Is it really that shallow? (Dressed up with medical terms notwithstanding.) I would hope if he's discussing cravings that it would be more substantive than "just don't eat it." The whole point of something being a craving is that you can't just ignore it, and as such the goal of many diets and supplements is to avoid triggering cravings and thus make it the avoidance easier.

So if he had a point on specifically why cravings are stronger than mere desire, that would be something. But if the only point is that we want things because we like them, that seems a bit pointless.

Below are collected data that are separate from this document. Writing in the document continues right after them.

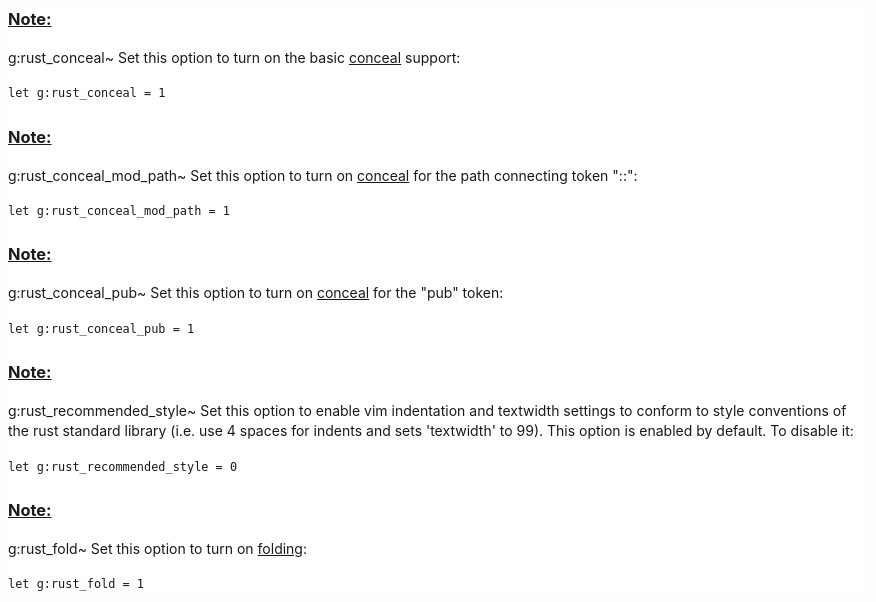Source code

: 
### <a id="g:rust_conceal" class="section-title" href="#g:rust_conceal">Note:</a>
g:rust_conceal~
Set this option to turn on the basic [conceal](#conceal) support:
```
let g:rust_conceal = 1

```


### <a id="g:rust_conceal_mod_path" class="section-title" href="#g:rust_conceal_mod_path">Note:</a>
g:rust_conceal_mod_path~
Set this option to turn on [conceal](#conceal) for the path connecting token
"::":
```
let g:rust_conceal_mod_path = 1

```


### <a id="g:rust_conceal_pub" class="section-title" href="#g:rust_conceal_pub">Note:</a>
g:rust_conceal_pub~
Set this option to turn on [conceal](#conceal) for the "pub" token:
```
let g:rust_conceal_pub = 1

```


### <a id="g:rust_recommended_style" class="section-title" href="#g:rust_recommended_style">Note:</a>
g:rust_recommended_style~
Set this option to enable vim indentation and textwidth settings to
conform to style conventions of the rust standard library (i.e. use 4
spaces for indents and sets 'textwidth' to 99). This option is enabled
by default. To disable it:
```
let g:rust_recommended_style = 0

```


### <a id="g:rust_fold" class="section-title" href="#g:rust_fold">Note:</a>
g:rust_fold~
Set this option to turn on [folding](#folding):
```
let g:rust_fold = 1

```
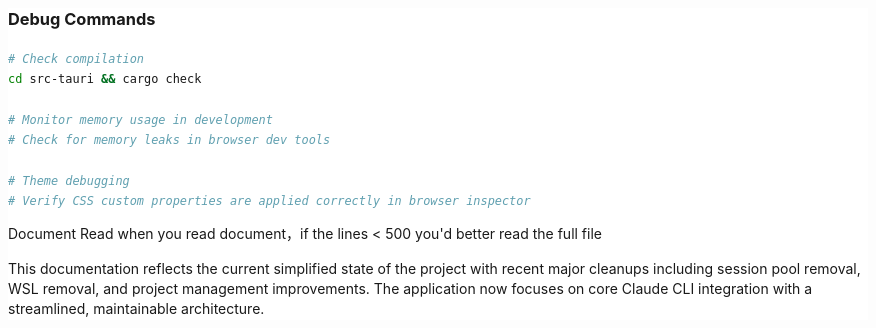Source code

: ### Debug Commands
```bash
# Check compilation
cd src-tauri && cargo check

# Monitor memory usage in development
# Check for memory leaks in browser dev tools

# Theme debugging
# Verify CSS custom properties are applied correctly in browser inspector
```

Document Read
when you read document，if the lines < 500 you'd better read the full file

This documentation reflects the current simplified state of the project with recent major cleanups including session pool removal, WSL removal, and project management improvements. The application now focuses on core Claude CLI integration with a streamlined, maintainable architecture.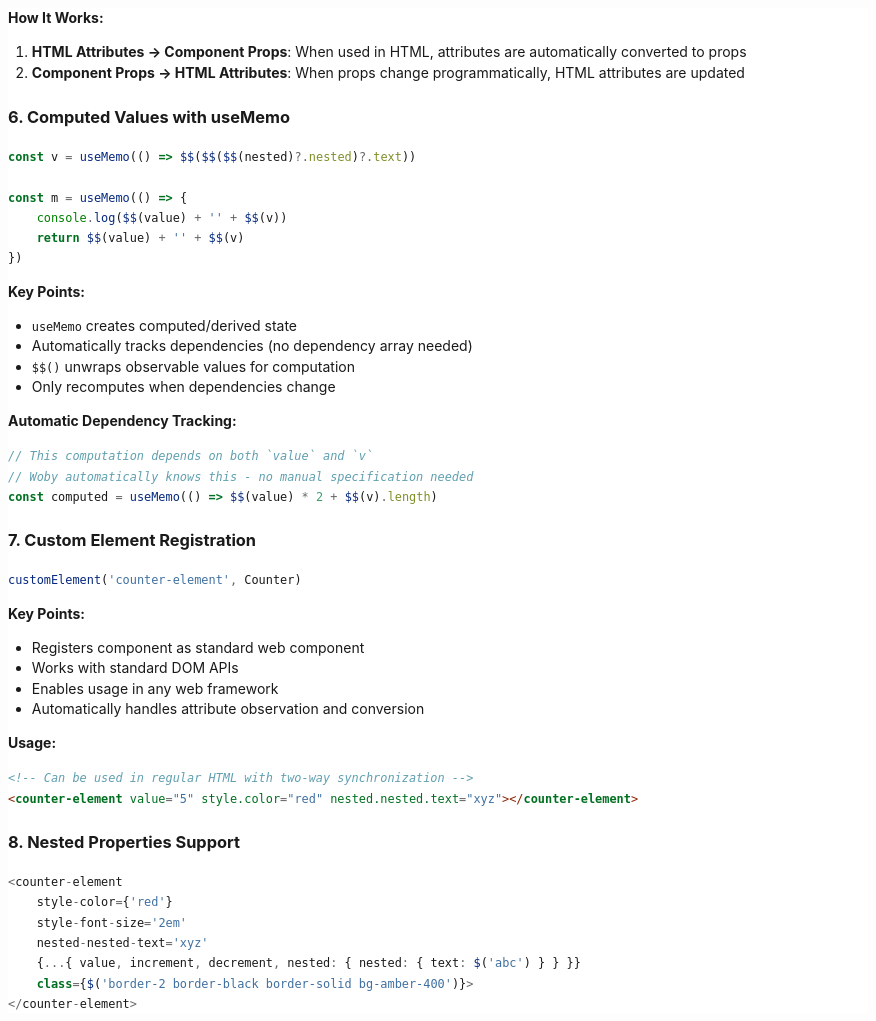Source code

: **How It Works:**
1. **HTML Attributes → Component Props**: When used in HTML, attributes are automatically converted to props
2. **Component Props → HTML Attributes**: When props change programmatically, HTML attributes are updated

### 6. Computed Values with useMemo

```typescript
const v = useMemo(() => $$($$($$(nested)?.nested)?.text))

const m = useMemo(() => {
    console.log($$(value) + '' + $$(v))
    return $$(value) + '' + $$(v)
})
```

**Key Points:**
- `useMemo` creates computed/derived state
- Automatically tracks dependencies (no dependency array needed)
- `$$()` unwraps observable values for computation
- Only recomputes when dependencies change

**Automatic Dependency Tracking:**
```typescript
// This computation depends on both `value` and `v`
// Woby automatically knows this - no manual specification needed
const computed = useMemo(() => $$(value) * 2 + $$(v).length)
```

### 7. Custom Element Registration

```typescript
customElement('counter-element', Counter)
```

**Key Points:**
- Registers component as standard web component
- Works with standard DOM APIs
- Enables usage in any web framework
- Automatically handles attribute observation and conversion

**Usage:**
```html
<!-- Can be used in regular HTML with two-way synchronization -->
<counter-element value="5" style.color="red" nested.nested.text="xyz"></counter-element>
```

### 8. Nested Properties Support

```typescript
<counter-element
    style-color={'red'}
    style-font-size='2em'
    nested-nested-text='xyz'
    {...{ value, increment, decrement, nested: { nested: { text: $('abc') } } }}
    class={$('border-2 border-black border-solid bg-amber-400')}>
</counter-element>
```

Posted by: Amarsir | Jul 14, 2009 6:21:31 PM

I suppose that's a judgment call. He goes to great lengths to point out the many ways in which food is made both irresistible and easy (and so quick) to eat, that many of the same pleasure pathways that light up when you take drugs or alcohol (but I repeat myself) are present in the pleasure response to food, that the more sugar, fat and salt you eat, the more you crave sugar, fat and salt because it's so pleasurable, and so on.

I gave it two Planet Morons because it has some passably interesting passages in that regard. As far as dealing with cravings, it's all about avoiding what you crave, and then training yourself to enjoy, and so desire, healthier foods by eating those instead.

All of which I find shallow and obvious.

But then, I''m told I'm a hopelessly cynical SOB.

Posted by: Planet Moron | Jul 14, 2009 6:44:51 PM

The easiest way to overcome cravings is the same way as you overcome the temptation to sound stupid. Keep your damn mouth shut!

Posted by: barryjo | Jul 15, 2009 12:33:50 PM

Indeed.

Besides, I like peanuts.

Posted by: Matt | Jul 16, 2009 11:16:26 AM

If you had a medical degree from Harvard you wouldn't figure out why you like peanuts until 2016.